If there is a high school principal anyplace who isn’t forced to delegate administrative tasks to counselors, that place is not in Indiana! Here, principals have no realistic alternative. The demands on the principal’s time are growing so fast even those with one or more assistant principals often can’t keep up. Changing state and federal regulations have caused much of this, but not all of it.
So the workloads of school counselors keep growing, but their day is still just 24 hours long, just like the principal’s and everybody else’s. High school principals and counselors face similar frustrating dilemmas. If I hired another counselor, I had less money to pay teachers. Less money meant laying off teachers or not replacing teachers who resigned or retired.
Fewer teachers mean bigger classes. Kids learn less in bigger classes. They can’t use what they didn’t learn to raise standardized test scores. If test scores go down, enrollments and funding also decline. Guess what that means for next year’s test scores! That’s why I left the principal’s office and returned to the classroom. That’s also why counselors stop counseling and resume teaching.

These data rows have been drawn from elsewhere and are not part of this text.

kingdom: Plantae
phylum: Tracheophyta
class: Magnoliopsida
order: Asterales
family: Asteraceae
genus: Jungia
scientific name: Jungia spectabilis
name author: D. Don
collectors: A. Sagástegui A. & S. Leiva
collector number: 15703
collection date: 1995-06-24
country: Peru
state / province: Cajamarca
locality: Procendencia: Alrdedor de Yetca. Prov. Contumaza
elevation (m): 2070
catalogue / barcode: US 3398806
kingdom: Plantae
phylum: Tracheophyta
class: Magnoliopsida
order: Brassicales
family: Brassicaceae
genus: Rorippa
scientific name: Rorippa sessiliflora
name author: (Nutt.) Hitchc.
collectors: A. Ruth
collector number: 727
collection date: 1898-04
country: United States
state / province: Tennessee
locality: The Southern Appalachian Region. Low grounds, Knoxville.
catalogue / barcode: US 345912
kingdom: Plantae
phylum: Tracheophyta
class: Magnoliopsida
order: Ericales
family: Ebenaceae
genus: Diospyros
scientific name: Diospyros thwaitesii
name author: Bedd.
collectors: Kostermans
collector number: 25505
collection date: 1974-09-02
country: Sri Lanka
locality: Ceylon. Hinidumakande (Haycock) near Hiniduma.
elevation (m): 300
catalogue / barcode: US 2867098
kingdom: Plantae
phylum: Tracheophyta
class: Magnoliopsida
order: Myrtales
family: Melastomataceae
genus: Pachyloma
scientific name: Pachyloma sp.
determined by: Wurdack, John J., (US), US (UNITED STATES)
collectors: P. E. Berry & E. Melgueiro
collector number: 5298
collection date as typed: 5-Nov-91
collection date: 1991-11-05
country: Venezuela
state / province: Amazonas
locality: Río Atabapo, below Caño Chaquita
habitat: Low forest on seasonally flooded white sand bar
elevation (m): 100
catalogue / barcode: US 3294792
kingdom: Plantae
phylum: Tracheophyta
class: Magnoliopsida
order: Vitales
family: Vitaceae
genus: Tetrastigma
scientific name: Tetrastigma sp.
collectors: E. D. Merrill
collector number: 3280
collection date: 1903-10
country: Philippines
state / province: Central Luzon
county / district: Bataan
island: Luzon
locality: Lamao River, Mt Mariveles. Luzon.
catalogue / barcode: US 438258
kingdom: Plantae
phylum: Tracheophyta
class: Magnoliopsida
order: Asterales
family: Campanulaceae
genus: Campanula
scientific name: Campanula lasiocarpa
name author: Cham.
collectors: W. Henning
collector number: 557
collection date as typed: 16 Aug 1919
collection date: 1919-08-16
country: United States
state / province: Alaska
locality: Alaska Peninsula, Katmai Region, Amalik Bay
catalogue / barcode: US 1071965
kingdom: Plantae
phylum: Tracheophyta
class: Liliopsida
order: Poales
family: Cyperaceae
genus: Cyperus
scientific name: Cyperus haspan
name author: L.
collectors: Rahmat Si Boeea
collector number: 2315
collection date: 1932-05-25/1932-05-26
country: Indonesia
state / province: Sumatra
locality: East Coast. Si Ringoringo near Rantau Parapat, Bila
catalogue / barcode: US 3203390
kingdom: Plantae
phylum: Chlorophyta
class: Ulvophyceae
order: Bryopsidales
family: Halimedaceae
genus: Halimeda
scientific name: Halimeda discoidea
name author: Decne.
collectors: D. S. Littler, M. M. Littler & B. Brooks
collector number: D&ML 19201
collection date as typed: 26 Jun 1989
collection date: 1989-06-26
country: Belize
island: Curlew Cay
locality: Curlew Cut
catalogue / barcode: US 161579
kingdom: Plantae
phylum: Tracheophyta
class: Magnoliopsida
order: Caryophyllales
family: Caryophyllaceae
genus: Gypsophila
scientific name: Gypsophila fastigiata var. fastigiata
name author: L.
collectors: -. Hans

The greatest weakness of high school counseling in Indiana isn’t educational counseling. It’s personal counseling. We expect our school counselors to do it, but we don’t teach them how to do it well. Some Hoosier universities offer a master’s degree in school counseling, but people with that degree don’t go into private practice as therapists. You need a different kind of master’s degree for that.
However, there is a need in high schools for qualified people to help students deal with many emotional and psychological problems. School counselors, often called guidance counselors, lack the training and experience needed to help troubled teenagers. Unfortunately, guidance counselors often have no alternative. If personal problems affect a teen’s school work, mental health or well-being, and referral to a therapist isn’t possible, the guidance counselor tries to help.
The troubles of many adolescents are way beyond the ability of the principal or the guidance counselor to help. In my second principal’s job, I found myself in a small, rural school corporation that had recently experienced three adolescent suicides. Fortunately, the school board had the wisdom to seek well-qualified outside help and worry about paying for it later! Tragically, there is no foolproof way to prevent teens from attempting suicide. However, that school corporation did succeed in creating a program to help severely troubled kids. There have been no subsequent adolescent suicide attempts.
So what can we do about the high school counseling crisis that worries Mr. Stanczykiewicz and should worry all of us? Until we can employ more well-qualified high school counselors and therapists, closer collaboration with parents, health care resources, local government, churches and other community organizations is crucial. That’s a good place to begin, but it won’t reach all troubled adolescents. Nothing ever will, but even if we only help one kid at a time, that’s something. Winning many little battles may be just as good as winning a single big one!